Electronic scrap


Electronic scrap is an especially fertile source of value. The value is not always obvious, because small quantities of precious metals are typically hidden in large quantities of base metals, plastics and ceramics.

It makes sense to save defective or obsolete electronic components. There’s gold and silver in those relays and contact points, pc boards, semi-conductors, transformers and diodes, grid wires, anodes and wave guides. Platinum group metals are hidden in thermocouples, tube grids, switches and igniters.

And that’s only the beginning. Any or all precious metals may turn up in connectors, sealed headers, lead frames, integrated circuits, slip ring assemblies, laminates, batteries, capacitors, resistors and transistors.

The percentage of precious metals in electronic scrap may be very small.

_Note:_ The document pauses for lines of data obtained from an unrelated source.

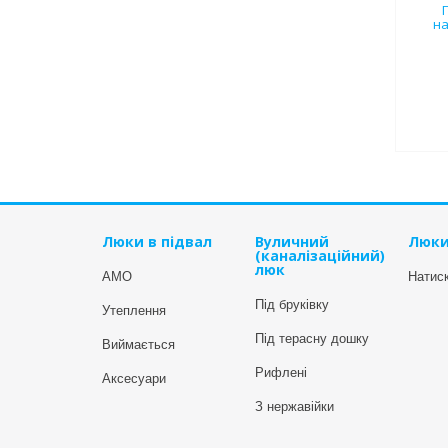
на
Люки в підвал
Вуличний
Люки
(каналізаційний)
люк
АМО
Натиск
Під бруківку
Утеплення
Під терасну дошку
Виймається
Рифлені
Аксесуари
З нержавійки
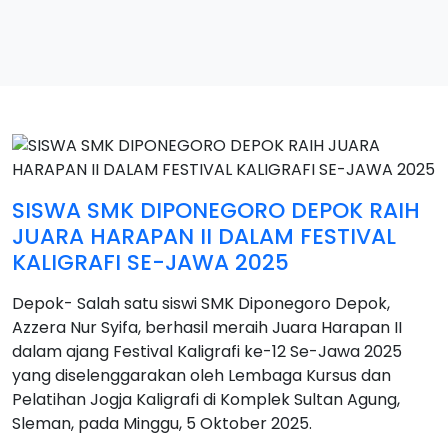
SISWA SMK DIPONEGORO DEPOK RAIH
JUARA HARAPAN II DALAM FESTIVAL
KALIGRAFI SE-JAWA 2025
Depok- Salah satu siswi SMK Diponegoro Depok,
Azzera Nur Syifa, berhasil meraih Juara Harapan II
dalam ajang Festival Kaligrafi ke-12 Se-Jawa 2025
yang diselenggarakan oleh Lembaga Kursus dan
Pelatihan Jogja Kaligrafi di Komplek Sultan Agung,
Sleman, pada Minggu, 5 Oktober 2025.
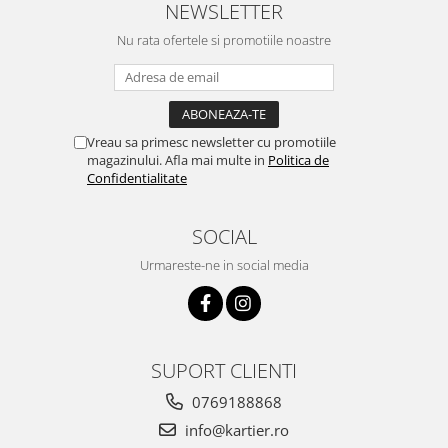
NEWSLETTER
Nu rata ofertele si promotiile noastre
Vreau sa primesc newsletter cu promotiile
magazinului. Afla mai multe in
Politica de
Confidentialitate
SOCIAL
Urmareste-ne in social media
SUPORT CLIENTI
0769188868
info@kartier.ro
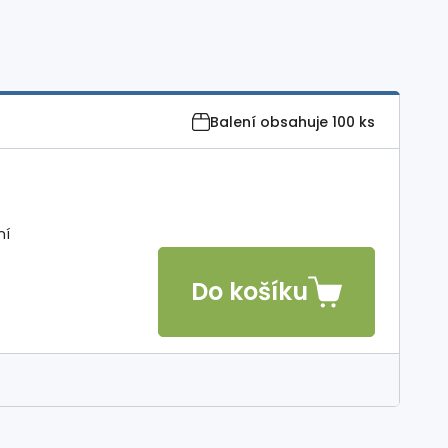
Balení obsahuje
100 ks
ní
Do košíku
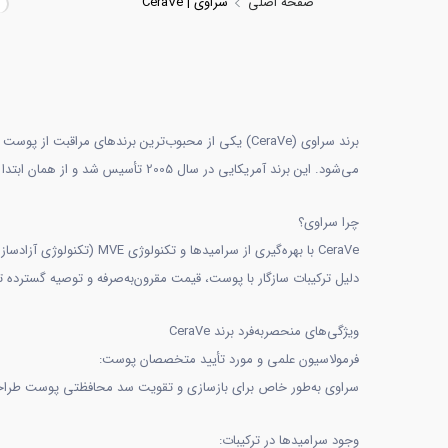
صفحه اصلی
سراوی | CeraVe
برند سراوی (CeraVe) یکی از محبوب‌ترین برندهای م
می‌شود. این برند آمریکایی در سال 2005 تأسیس شد و از همان ابتدا تمرکز خود را بر ارائه محصولاتی گذاشت که با بازسازی سد محافظتی پوست و حفظ رطوبت طبیعی، به حفظ سلامت و زیبایی پوست کمک کنند.
چرا سراوی؟
CeraVe با بهره‌گیری از
دلیل ترکیبات سازگار با پوست، قیمت مقرون‌به‌صرفه و توصیه گستر
ویژگی‌های منحصربه‌فرد برند CeraVe
فرمولاسیون علمی و مورد تأیید متخصصان پوست:
سراوی به‌طور خاص برای بازسازی و تقویت سد محافظتی پوست طر
وجود سرامیدها در ترکیبات:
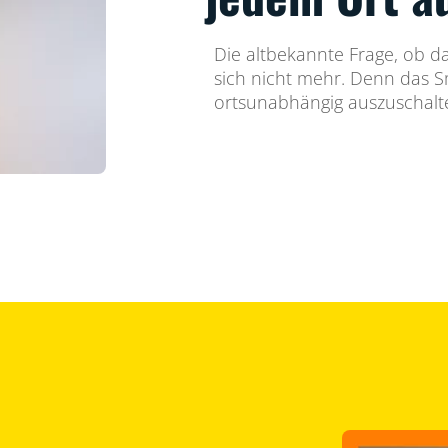
Die altbekannte Frage, ob das
sich nicht mehr. Denn das Sm
ortsunabhängig auszuschalt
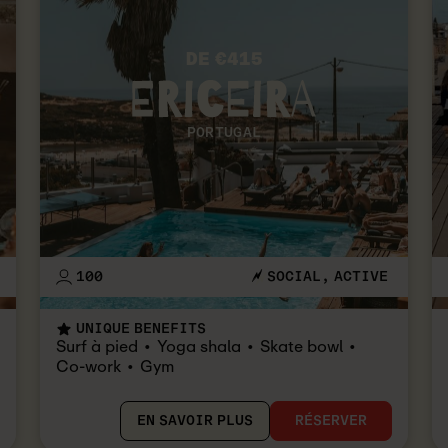
DE €415
PORTUGAL
100
SOCIAL
ACTIVE
UNIQUE BENEFITS
Surf à pied
Yoga shala
Skate bowl
Co-work
Gym
EN SAVOIR PLUS
RÉSERVER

But its value may be very high. Capacitor and resistor production rejects. Their leads contain gold.

Ceramic substrates bear platinum, palladium and ruthenium.

Solder salvaged from pc board soldering operations. The solder is tin, lead, and gold. Miscellaneous electronic scrap (containing precious metals). Batteries salvaged from digital watches and hearing aids. Their power source? Silver oxide.
Pin boards recovered from obsolete computers. Blanking scrap - gold on beryllium copper. The gold plating on the pins is never obsolete.